I really like Principal Steve Perry’s message to young people: “It’s OK to be smart.”
Perry serves as principal of an inter-city magnet school in Hartford, CT, and he lets kids know that they can become educated people. His main audience consists of black and Latino kids–kids who apparently don’t hear encouragement enough that they can be smart no matter their race.
I must say that I admire Perry’s work, and I wish that his attitude would catch on all over the country and among all races.
I teach at a university. Somewhere along the way we convinced our kids that they should attend college in order to get a good job rather than to receive an education. So, we see many people who enter our classrooms with little desire to learn and even less desire to think. If professors challenge them, they complain. If professors require critical thinking, they complain. If professors demand high standards of writing, they complain. If they don’t receive an A, all hell breaks loose!

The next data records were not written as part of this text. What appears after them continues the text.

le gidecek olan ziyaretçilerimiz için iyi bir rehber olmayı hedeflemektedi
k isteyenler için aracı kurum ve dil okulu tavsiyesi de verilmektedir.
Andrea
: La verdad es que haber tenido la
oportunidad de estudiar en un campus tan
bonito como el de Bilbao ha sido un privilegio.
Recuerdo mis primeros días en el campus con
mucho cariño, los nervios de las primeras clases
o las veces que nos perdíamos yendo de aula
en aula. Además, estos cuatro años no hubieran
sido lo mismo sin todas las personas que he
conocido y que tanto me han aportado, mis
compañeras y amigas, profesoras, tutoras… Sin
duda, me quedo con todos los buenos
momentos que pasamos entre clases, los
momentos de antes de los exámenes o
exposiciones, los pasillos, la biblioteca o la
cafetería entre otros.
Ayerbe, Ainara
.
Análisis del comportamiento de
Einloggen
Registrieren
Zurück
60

I do wish that we could convince our students that it really is OK to be smart and educated. Sure, we can’t tell them that they can know all the answers to all the questions, but part of education consists of learning what questions to ask and how to arrive at answers that we can live with. Knowing something about Protagoras, about Isocrates, about Gorgias, about Plato, about Socrates, about Cicero, about Constantine, about St. Augustine, about church councils, about the Middle Ages, about the Renaissance, and about so much more can provide a launching pad for all sorts of thinking and learning.

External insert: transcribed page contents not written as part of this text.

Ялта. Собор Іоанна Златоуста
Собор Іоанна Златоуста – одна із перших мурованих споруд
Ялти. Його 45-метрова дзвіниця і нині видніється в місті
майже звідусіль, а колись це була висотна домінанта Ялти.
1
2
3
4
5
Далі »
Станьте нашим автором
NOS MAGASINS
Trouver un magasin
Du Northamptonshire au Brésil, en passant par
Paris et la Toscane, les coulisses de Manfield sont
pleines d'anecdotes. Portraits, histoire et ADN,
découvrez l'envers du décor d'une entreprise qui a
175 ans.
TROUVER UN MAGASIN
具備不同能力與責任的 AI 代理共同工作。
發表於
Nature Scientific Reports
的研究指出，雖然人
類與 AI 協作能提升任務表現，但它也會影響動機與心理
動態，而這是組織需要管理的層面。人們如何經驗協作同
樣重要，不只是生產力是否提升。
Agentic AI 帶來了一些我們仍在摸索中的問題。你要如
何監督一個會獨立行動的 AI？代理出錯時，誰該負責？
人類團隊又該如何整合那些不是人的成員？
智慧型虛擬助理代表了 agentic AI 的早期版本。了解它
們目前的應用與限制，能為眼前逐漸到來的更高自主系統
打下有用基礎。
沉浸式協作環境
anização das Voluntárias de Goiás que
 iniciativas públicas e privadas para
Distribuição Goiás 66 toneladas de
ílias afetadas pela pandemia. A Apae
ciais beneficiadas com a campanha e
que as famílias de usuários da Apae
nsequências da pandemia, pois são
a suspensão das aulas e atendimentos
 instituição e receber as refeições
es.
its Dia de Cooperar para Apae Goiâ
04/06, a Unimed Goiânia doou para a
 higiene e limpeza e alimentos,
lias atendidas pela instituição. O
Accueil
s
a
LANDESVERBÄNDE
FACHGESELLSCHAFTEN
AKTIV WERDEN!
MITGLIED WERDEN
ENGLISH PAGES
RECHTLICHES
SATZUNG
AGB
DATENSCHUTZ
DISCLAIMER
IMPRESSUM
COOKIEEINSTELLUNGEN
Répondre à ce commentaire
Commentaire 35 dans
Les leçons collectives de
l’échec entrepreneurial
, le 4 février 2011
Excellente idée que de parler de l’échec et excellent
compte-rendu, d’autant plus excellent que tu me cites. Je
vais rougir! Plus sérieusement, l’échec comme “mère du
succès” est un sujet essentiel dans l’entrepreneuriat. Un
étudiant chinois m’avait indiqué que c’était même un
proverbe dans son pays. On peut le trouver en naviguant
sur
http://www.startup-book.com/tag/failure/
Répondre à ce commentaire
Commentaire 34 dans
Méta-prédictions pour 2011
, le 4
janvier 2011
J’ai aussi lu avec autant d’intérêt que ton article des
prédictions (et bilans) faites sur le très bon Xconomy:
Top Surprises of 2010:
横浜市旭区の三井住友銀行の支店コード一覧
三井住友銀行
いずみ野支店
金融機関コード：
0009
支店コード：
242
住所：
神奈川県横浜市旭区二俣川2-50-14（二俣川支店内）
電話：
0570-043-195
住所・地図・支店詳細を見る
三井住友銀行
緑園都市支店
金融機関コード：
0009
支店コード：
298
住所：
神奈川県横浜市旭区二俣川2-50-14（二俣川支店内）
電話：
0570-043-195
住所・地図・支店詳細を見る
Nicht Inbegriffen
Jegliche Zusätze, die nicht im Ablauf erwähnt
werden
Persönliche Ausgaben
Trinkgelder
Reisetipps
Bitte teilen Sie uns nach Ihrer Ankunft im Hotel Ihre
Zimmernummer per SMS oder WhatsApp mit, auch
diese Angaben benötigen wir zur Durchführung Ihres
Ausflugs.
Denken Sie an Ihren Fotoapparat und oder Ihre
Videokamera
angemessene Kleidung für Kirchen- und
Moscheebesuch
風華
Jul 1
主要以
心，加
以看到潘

Students, living as an educated person is why you attended college. Stop complaining about the challenges that face you and embrace them. Learn to think, to ask questions, to learn that you can’t define an answer for every question today, and learn that those “truths” that you learn may change tomorrow as new information arrives. If you become an educated person, good opportunities and probably even good jobs will follow, but good jobs seldom come to those who wasted their college years complaining about learning.